On this occasion, an Assistant United States Attorney boldly moves (where no
AUSA has moved before) to postpone a trial because an agent of the Bureau of
Alcohol, Tobacco, Firearms, and Explosives, has pre-paid the cost of visiting the
zone of “totality” of a solar eclipse that will occur on August 21 (about the eclipse,
the motion oddly uses the phrase “scheduled to occur,” as if someone arbitrarily set
the eclipse, as an impresario sets a performer, to appear at a chosen time and place,
subject always to some unstated exigency). * Cruel fate has dictated that the August 21 eclipse will occur during the trial of an action in which the agent is a principal participant on behalf of the United States.

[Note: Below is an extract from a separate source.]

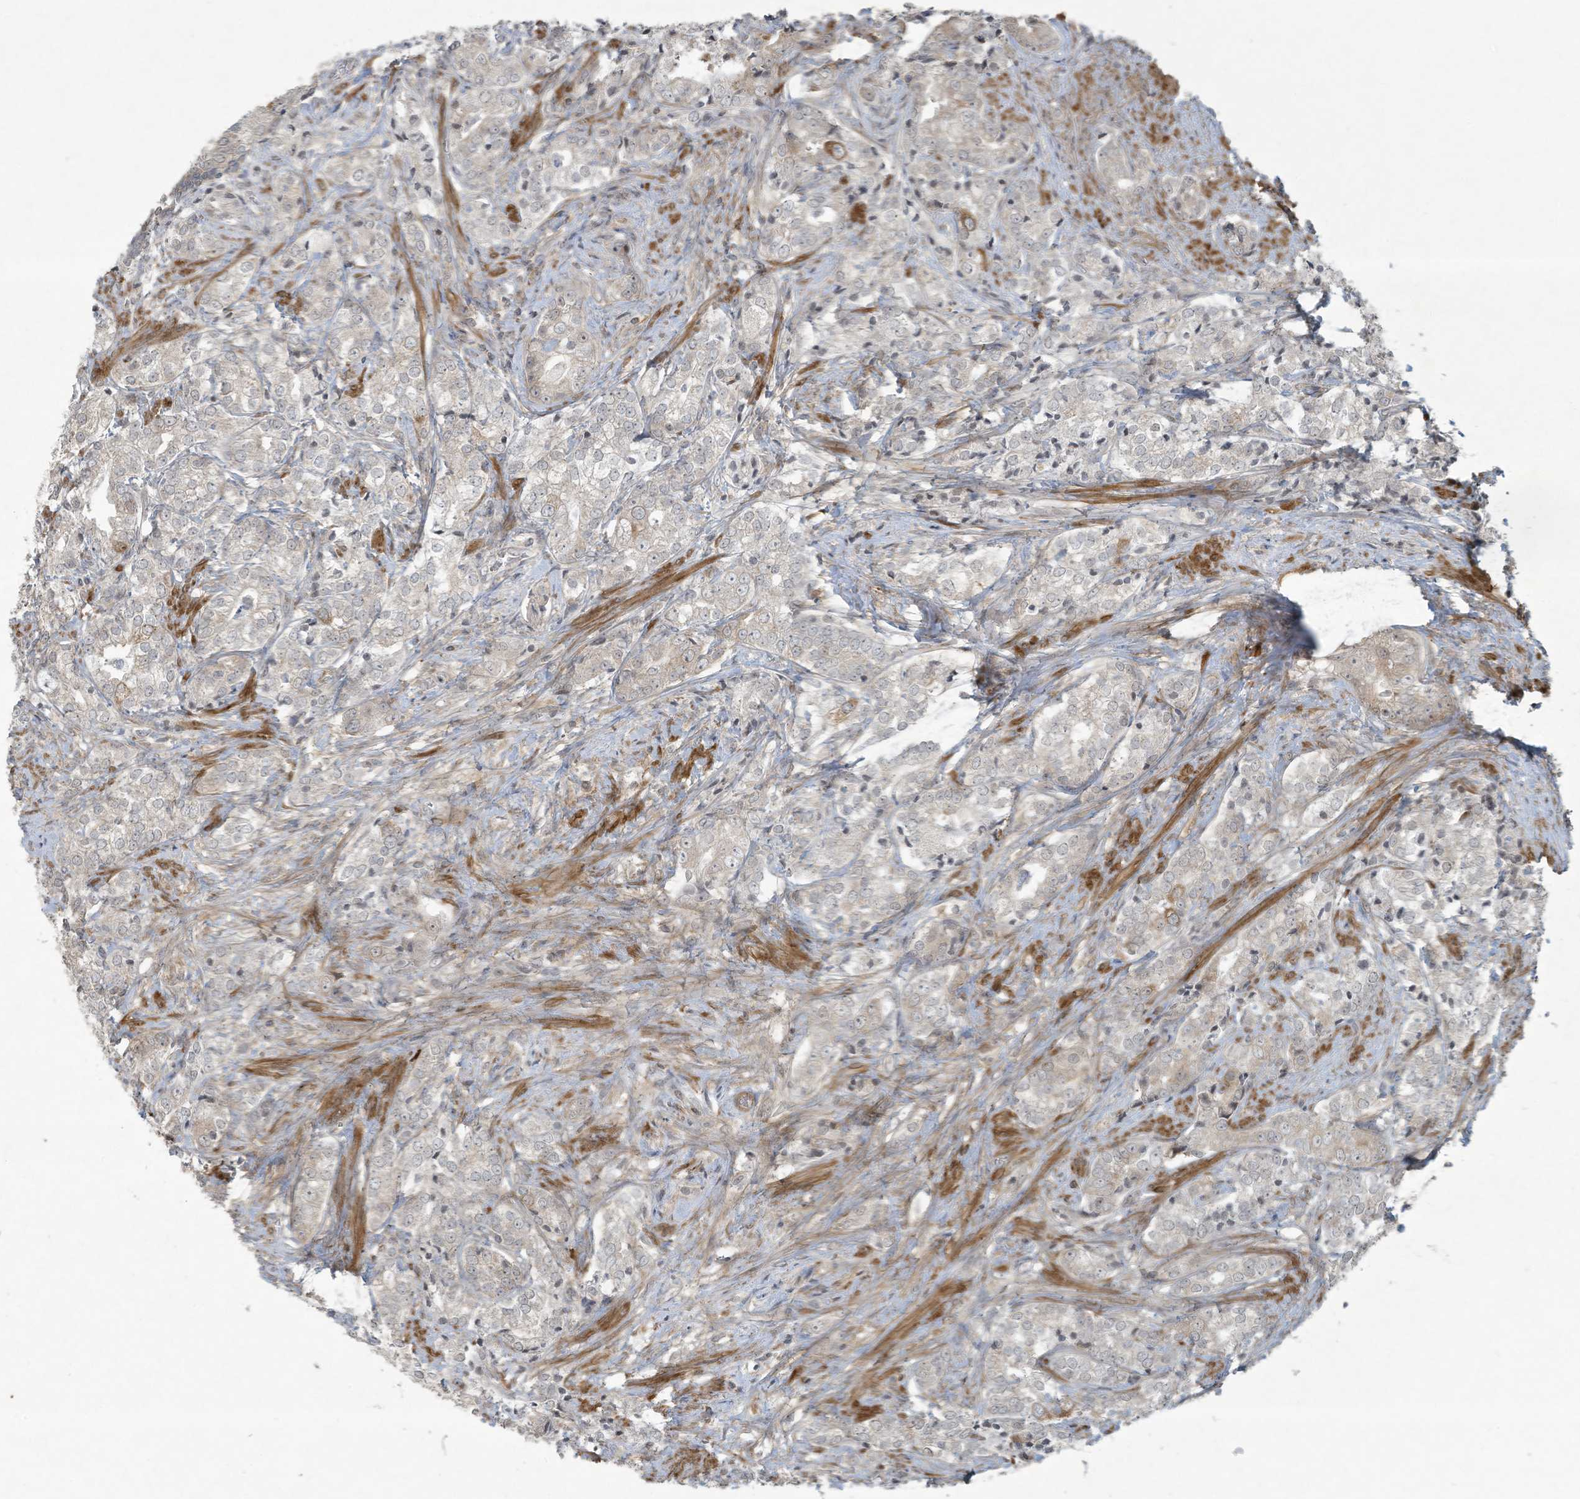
{"staining": {"intensity": "weak", "quantity": "<25%", "location": "nuclear"}, "tissue": "prostate cancer", "cell_type": "Tumor cells", "image_type": "cancer", "snomed": [{"axis": "morphology", "description": "Adenocarcinoma, High grade"}, {"axis": "topography", "description": "Prostate"}], "caption": "Prostate high-grade adenocarcinoma was stained to show a protein in brown. There is no significant positivity in tumor cells.", "gene": "ZNF263", "patient": {"sex": "male", "age": 69}}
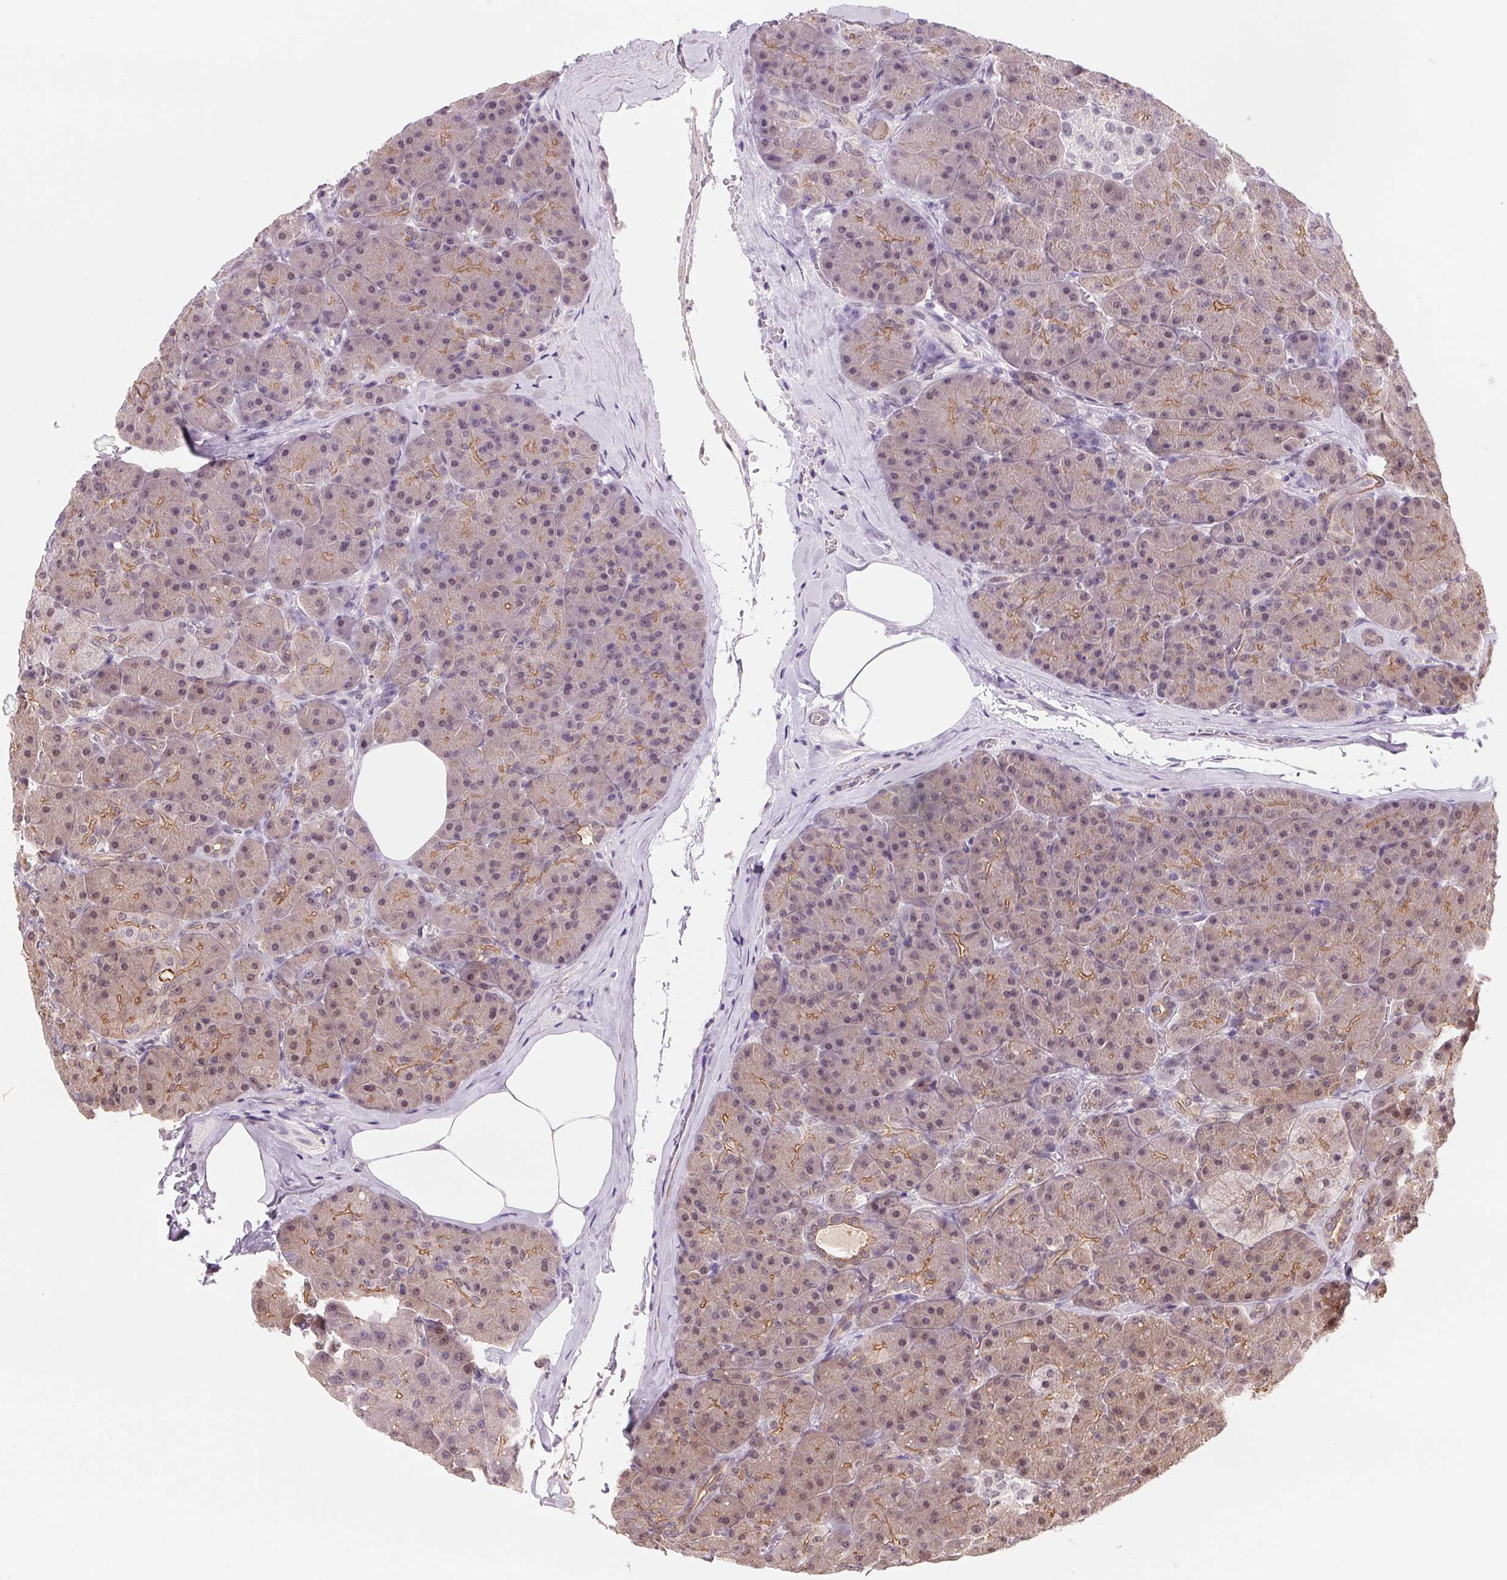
{"staining": {"intensity": "moderate", "quantity": "<25%", "location": "cytoplasmic/membranous"}, "tissue": "pancreas", "cell_type": "Exocrine glandular cells", "image_type": "normal", "snomed": [{"axis": "morphology", "description": "Normal tissue, NOS"}, {"axis": "topography", "description": "Pancreas"}], "caption": "Pancreas stained for a protein (brown) shows moderate cytoplasmic/membranous positive staining in about <25% of exocrine glandular cells.", "gene": "BCAT1", "patient": {"sex": "male", "age": 57}}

In any particular month, about four-hundred actions pend before each active
district judge in the Middle District of Florida; each action typically involves several
lawyers, at least two parties, and an array of witnesses. A trial prompts the clerk to
summon scores of potential jurors. The present motion proposes to subordinate the
time and resources of the court, of the opposing counsel, of the witnesses, and of the
jurors to one person’s aspiration to view a “total” solar eclipse for no more than two
minutes and forty-two seconds. To state the issue distinctly is to resolve the issue
decisively.
When an indispensable participant, knowing that a trial is imminent, pre-pays
for some personal indulgence, that participant, in effect, lays in a bet. This time,
unlike Carly Simon’s former suitor, whose “horse, naturally, won,” this bettor’s
horse has — naturally — lost. The motion (Doc. 31) is DENIED.
ORDERED in Tampa, Florida, on August 18, 2017.